Toplumsal, Ekonomik Siyasal Araştırmalar Vakfı (TESAV) Başkanı Erol Tuncer, seçimlerde yaşanabilecek usulsüzlüklerin muhalefet partilerinin ‘’tutanaklara hakim’’ olması ile engellenebileceğini ancak seçim güvenliğini esas tehdit eden unsurun Cumhurbaşkanı Recep Tayyip Erdoğan’ın yürüttüğü kampanya olduğunu ifade etti.

Her seçimde tartışılan ancak YSK Başkanı Sadi Güven’e bile siyasi partilere ‘’sandıklara sahip çıkın’’ çağrısı yaptıracak kadar bu seçimde tartışmalı bir hal alan seçim güvenliği ile ilgili yaptıkları çalışmalarla tanınan TESAV’ın Başkanı Erol Tuncer’in görüşleri özetle şöyle:

‘’Seçimler, seçmen iradesini doğru ve eksiksiz olarak yansıtmalıdır. Bunun için seçim güvenliğinin sağlanması gerekir.

Seçim güvenliği denilince akla genellikle sandığa giren oyların güvenliği gelir, sandıktan çıkan oylar doğru sayıldı mı, tutanağa aslına uygun olarak geçirildi mi, ilçe birleştirme tutanağı doğru tutuldu mu, elektronik sistem müdahaleye maruz kaldı mı?

Oysa seçim güvenliğini daha geniş bir çerçevede ele almak gerekiyor: Seçmen yazılımı, seçim kampanyası, sandık başı işlemleri, oyların birleştirilmesi işlemleri, elektronik sistemin işleyişi.

ADİL TUTUM YOK 
Ancak en ağır usulsüzlükler seçim kampanyası sürecinde yaşanmakta ve seçmen iradesi saptırılmaktadır. Kamu olanakları bütünüyle iktidar partisi lehine kullanılıyor. Yerel ölçekte hizmet vaatleri, mevcut hizmetleri kesme tehditleri yapılıyor. Televizyonlar adil olmayan, üstelik yasalara da aykırı yayın yapıyor.

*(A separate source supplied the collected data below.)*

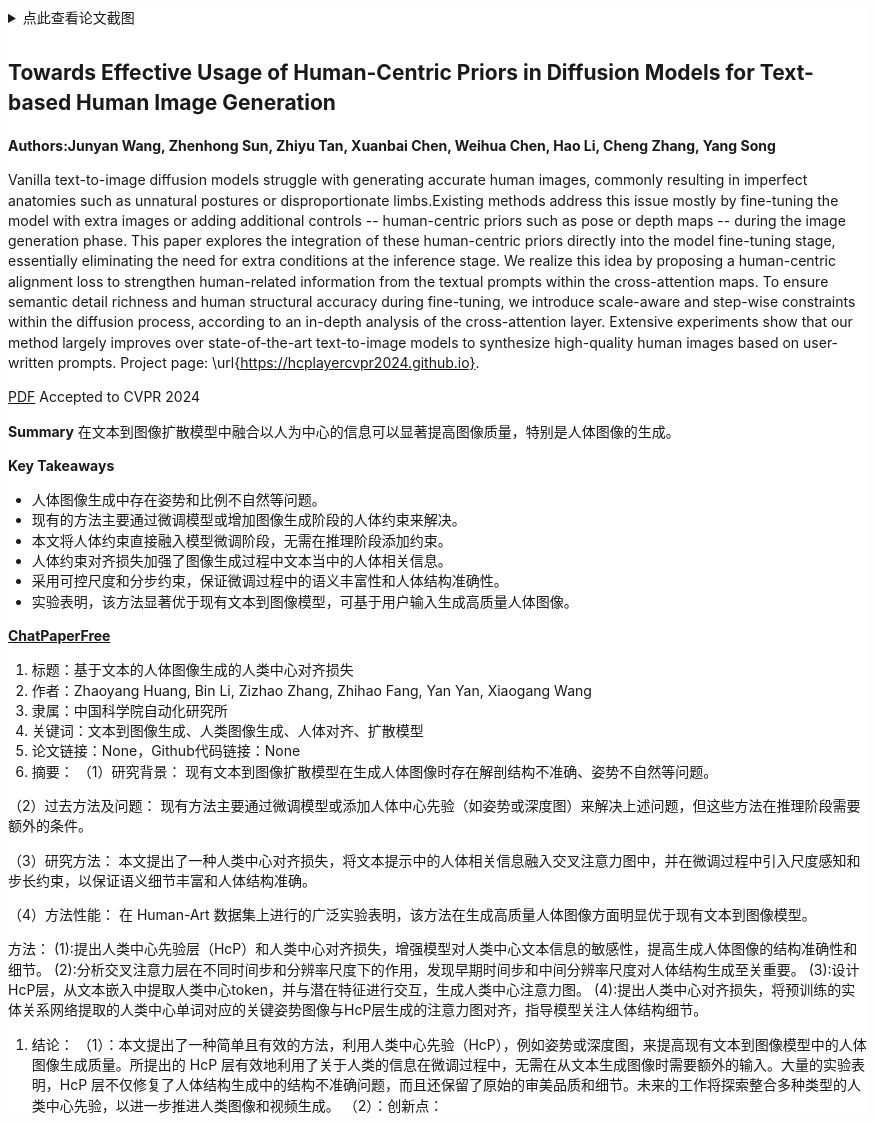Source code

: 
<details><summary>点此查看论文截图</summary></details>




## Towards Effective Usage of Human-Centric Priors in Diffusion Models for   Text-based Human Image Generation

**Authors:Junyan Wang, Zhenhong Sun, Zhiyu Tan, Xuanbai Chen, Weihua Chen, Hao Li, Cheng Zhang, Yang Song**

Vanilla text-to-image diffusion models struggle with generating accurate human images, commonly resulting in imperfect anatomies such as unnatural postures or disproportionate limbs.Existing methods address this issue mostly by fine-tuning the model with extra images or adding additional controls -- human-centric priors such as pose or depth maps -- during the image generation phase. This paper explores the integration of these human-centric priors directly into the model fine-tuning stage, essentially eliminating the need for extra conditions at the inference stage. We realize this idea by proposing a human-centric alignment loss to strengthen human-related information from the textual prompts within the cross-attention maps. To ensure semantic detail richness and human structural accuracy during fine-tuning, we introduce scale-aware and step-wise constraints within the diffusion process, according to an in-depth analysis of the cross-attention layer. Extensive experiments show that our method largely improves over state-of-the-art text-to-image models to synthesize high-quality human images based on user-written prompts. Project page: \url{https://hcplayercvpr2024.github.io}. 

[PDF](http://arxiv.org/abs/2403.05239v1) Accepted to CVPR 2024

**Summary**
在文本到图像扩散模型中融合以人为中心的信息可以显著提高图像质量，特别是人体图像的生成。

**Key Takeaways**

* 人体图像生成中存在姿势和比例不自然等问题。
* 现有的方法主要通过微调模型或增加图像生成阶段的人体约束来解决。
* 本文将人体约束直接融入模型微调阶段，无需在推理阶段添加约束。
* 人体约束对齐损失加强了图像生成过程中文本当中的人体相关信息。
* 采用可控尺度和分步约束，保证微调过程中的语义丰富性和人体结构准确性。
* 实验表明，该方法显著优于现有文本到图像模型，可基于用户输入生成高质量人体图像。

**[ChatPaperFree](https://huggingface.co/spaces/Kedreamix/ChatPaperFree)**

<ol>
<li>标题：基于文本的人体图像生成的人类中心对齐损失</li>
<li>作者：Zhaoyang Huang, Bin Li, Zizhao Zhang, Zhihao Fang, Yan Yan, Xiaogang Wang</li>
<li>隶属：中国科学院自动化研究所</li>
<li>关键词：文本到图像生成、人类图像生成、人体对齐、扩散模型</li>
<li>论文链接：None，Github代码链接：None</li>
<li>摘要：
（1）研究背景：
现有文本到图像扩散模型在生成人体图像时存在解剖结构不准确、姿势不自然等问题。</li>
</ol>
<p>（2）过去方法及问题：
现有方法主要通过微调模型或添加人体中心先验（如姿势或深度图）来解决上述问题，但这些方法在推理阶段需要额外的条件。</p>
<p>（3）研究方法：
本文提出了一种人类中心对齐损失，将文本提示中的人体相关信息融入交叉注意力图中，并在微调过程中引入尺度感知和步长约束，以保证语义细节丰富和人体结构准确。</p>
<p>（4）方法性能：
在 Human-Art 数据集上进行的广泛实验表明，该方法在生成高质量人体图像方面明显优于现有文本到图像模型。</p>
<p>方法：
(1):提出人类中心先验层（HcP）和人类中心对齐损失，增强模型对人类中心文本信息的敏感性，提高生成人体图像的结构准确性和细节。
(2):分析交叉注意力层在不同时间步和分辨率尺度下的作用，发现早期时间步和中间分辨率尺度对人体结构生成至关重要。
(3):设计HcP层，从文本嵌入中提取人类中心token，并与潜在特征进行交互，生成人类中心注意力图。
(4):提出人类中心对齐损失，将预训练的实体关系网络提取的人类中心单词对应的关键姿势图像与HcP层生成的注意力图对齐，指导模型关注人体结构细节。</p>
<ol>
<li>结论：
（1）：本文提出了一种简单且有效的方法，利用人类中心先验（HcP），例如姿势或深度图，来提高现有文本到图像模型中的人体图像生成质量。所提出的 HcP 层有效地利用了关于人类的信息在微调过程中，无需在从文本生成图像时需要额外的输入。大量的实验表明，HcP 层不仅修复了人体结构生成中的结构不准确问题，而且还保留了原始的审美品质和细节。未来的工作将探索整合多种类型的人类中心先验，以进一步推进人类图像和视频生成。
（2）：创新点：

Kanun yapıcılar hileyi önlemek için her şeyi düşünmüşler. Seçim güvenliği denilince seçmen yazılımından sandık başına gelinceye kadar olan süreç akla geliyor.

Muhalefet partileri seçim günü sandıkları boş bırakmazsa ıslak imzalı tutanaklara sahip olursa seçim güvenliği büyük ölçüde sağlanır. Tutanaklara hâkim olan hileyi ortadan kaldırır.

Ancak bu seçimde güvenlik bilinenlerin dışında bir yerden tehdit ediliyor. Cumhurbaşkanı, bütün kuralları çiğneyerek doğrudan seçim kampanyasına girdi. Seçim güvenliğini esas tehdit eden Cumhurbaşkanı. Ancak vatana ihanet dışında hiçbir suçlama yönetilmediğinden yasal olarak hiçbir şey de yapılamıyor.’’

PARTİ SORUMLULUKLARI 

Tuncer, önlenemeyen bu ihlal dışında seçim güvenliği konusunda yurttaşlara ve siyasi partilere düşen sorumlulukları da anımsattı. Tuncer, seçmenler ve siyasi partilere şu uyarılarda bulunuyor:

“Her seçmen kendisinin seçmen listesinde olup olmadığını mutlaka kontrol etmelidir. Yurttaşlar sistemin işleyişini, haklarını öğrenmeli ve gerektiğinde bu haklarını kullanabilmelidir.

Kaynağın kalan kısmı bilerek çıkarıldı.